■ **Your assignment**
Please copy the listing line for line, starting at its first line and stopping after the line that contains "Condizioni d’".

■ **Dataset records**

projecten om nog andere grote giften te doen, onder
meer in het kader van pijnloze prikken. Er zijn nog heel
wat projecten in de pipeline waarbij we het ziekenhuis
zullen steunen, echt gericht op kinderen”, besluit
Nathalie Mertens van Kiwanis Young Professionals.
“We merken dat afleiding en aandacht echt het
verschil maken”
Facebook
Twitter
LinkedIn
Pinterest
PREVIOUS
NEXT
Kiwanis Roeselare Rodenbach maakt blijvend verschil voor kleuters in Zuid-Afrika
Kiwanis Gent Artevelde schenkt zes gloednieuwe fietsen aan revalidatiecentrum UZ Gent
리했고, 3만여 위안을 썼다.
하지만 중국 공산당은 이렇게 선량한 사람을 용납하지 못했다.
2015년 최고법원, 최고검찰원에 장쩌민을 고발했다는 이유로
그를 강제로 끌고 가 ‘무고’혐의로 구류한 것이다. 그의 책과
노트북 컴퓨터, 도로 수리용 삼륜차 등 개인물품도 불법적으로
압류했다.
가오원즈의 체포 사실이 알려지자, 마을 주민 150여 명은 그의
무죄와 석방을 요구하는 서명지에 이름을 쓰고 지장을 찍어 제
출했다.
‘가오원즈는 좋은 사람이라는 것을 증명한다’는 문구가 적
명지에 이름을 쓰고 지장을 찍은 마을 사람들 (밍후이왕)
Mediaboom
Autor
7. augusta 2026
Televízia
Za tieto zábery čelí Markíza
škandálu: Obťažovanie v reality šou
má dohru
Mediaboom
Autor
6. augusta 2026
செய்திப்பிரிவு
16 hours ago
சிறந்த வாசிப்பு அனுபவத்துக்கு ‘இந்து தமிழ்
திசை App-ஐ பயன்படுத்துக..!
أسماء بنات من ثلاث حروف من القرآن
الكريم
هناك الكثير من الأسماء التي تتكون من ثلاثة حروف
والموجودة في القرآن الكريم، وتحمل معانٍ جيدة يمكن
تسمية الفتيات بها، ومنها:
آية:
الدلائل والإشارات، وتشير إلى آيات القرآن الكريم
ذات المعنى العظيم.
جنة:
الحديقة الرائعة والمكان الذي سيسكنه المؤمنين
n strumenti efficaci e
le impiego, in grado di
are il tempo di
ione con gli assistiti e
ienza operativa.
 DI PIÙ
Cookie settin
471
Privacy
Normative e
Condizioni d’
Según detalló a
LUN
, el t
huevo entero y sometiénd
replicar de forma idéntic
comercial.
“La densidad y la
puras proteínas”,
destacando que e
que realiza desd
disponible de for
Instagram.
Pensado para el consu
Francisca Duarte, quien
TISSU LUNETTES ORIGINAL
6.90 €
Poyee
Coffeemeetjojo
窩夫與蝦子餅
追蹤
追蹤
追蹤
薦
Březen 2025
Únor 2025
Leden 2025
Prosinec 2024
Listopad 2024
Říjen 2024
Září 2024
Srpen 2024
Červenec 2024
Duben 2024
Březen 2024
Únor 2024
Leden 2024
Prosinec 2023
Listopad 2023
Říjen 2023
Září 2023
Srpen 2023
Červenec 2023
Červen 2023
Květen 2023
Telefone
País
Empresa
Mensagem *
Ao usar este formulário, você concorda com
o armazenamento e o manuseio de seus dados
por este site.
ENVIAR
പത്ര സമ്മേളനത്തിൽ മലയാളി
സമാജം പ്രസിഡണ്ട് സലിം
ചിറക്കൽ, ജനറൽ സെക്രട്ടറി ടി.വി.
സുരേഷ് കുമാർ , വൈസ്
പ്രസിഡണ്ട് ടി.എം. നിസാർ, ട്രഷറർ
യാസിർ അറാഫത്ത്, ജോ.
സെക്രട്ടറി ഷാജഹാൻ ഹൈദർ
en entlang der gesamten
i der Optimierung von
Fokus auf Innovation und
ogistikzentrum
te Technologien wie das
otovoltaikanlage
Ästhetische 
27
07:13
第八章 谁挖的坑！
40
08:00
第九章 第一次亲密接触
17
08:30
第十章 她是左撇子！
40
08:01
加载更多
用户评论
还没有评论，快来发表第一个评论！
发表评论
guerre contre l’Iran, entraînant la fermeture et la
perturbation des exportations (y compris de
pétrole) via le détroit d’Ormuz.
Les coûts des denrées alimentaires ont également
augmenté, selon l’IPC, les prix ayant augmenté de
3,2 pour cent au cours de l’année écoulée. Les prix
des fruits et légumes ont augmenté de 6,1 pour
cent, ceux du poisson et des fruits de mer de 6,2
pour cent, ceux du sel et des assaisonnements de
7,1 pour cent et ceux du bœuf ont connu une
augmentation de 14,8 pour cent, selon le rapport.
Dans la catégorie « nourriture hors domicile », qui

■ **Task response**
projecten om nog andere grote giften te doen, onder
meer in het kader van pijnloze prikken. Er zijn nog heel
wat projecten in de pipeline waarbij we het ziekenhuis
zullen steunen, echt gericht op kinderen”, besluit
Nathalie Mertens van Kiwanis Young Professionals.
“We merken dat afleiding en aandacht echt het
verschil maken”
Facebook
Twitter
LinkedIn
Pinterest
PREVIOUS
NEXT
Kiwanis Roeselare Rodenbach maakt blijvend verschil voor kleuters in Zuid-Afrika
Kiwanis Gent Artevelde schenkt zes gloednieuwe fietsen aan revalidatiecentrum UZ Gent
리했고, 3만여 위안을 썼다.
하지만 중국 공산당은 이렇게 선량한 사람을 용납하지 못했다.
2015년 최고법원, 최고검찰원에 장쩌민을 고발했다는 이유로
그를 강제로 끌고 가 ‘무고’혐의로 구류한 것이다. 그의 책과
노트북 컴퓨터, 도로 수리용 삼륜차 등 개인물품도 불법적으로
압류했다.
가오원즈의 체포 사실이 알려지자, 마을 주민 150여 명은 그의
무죄와 석방을 요구하는 서명지에 이름을 쓰고 지장을 찍어 제
출했다.
‘가오원즈는 좋은 사람이라는 것을 증명한다’는 문구가 적
명지에 이름을 쓰고 지장을 찍은 마을 사람들 (밍후이왕)
Mediaboom
Autor
7. augusta 2026
Televízia
Za tieto zábery čelí Markíza
škandálu: Obťažovanie v reality šou
má dohru
Mediaboom
Autor
6. augusta 2026
செய்திப்பிரிவு
16 hours ago
சிறந்த வாசிப்பு அனுபவத்துக்கு ‘இந்து தமிழ்
திசை App-ஐ பயன்படுத்துக..!
أسماء بنات من ثلاث حروف من القرآن
الكريم
هناك الكثير من الأسماء التي تتكون من ثلاثة حروف
والموجودة في القرآن الكريم، وتحمل معانٍ جيدة يمكن
تسمية الفتيات بها، ومنها:
آية:
الدلائل والإشارات، وتشير إلى آيات القرآن الكريم
ذات المعنى العظيم.
جنة:
الحديقة الرائعة والمكان الذي سيسكنه المؤمنين
n strumenti efficaci e
le impiego, in grado di
are il tempo di
ione con gli assistiti e
ienza operativa.
 DI PIÙ
Cookie settin
471
Privacy
Normative e
Condizioni d’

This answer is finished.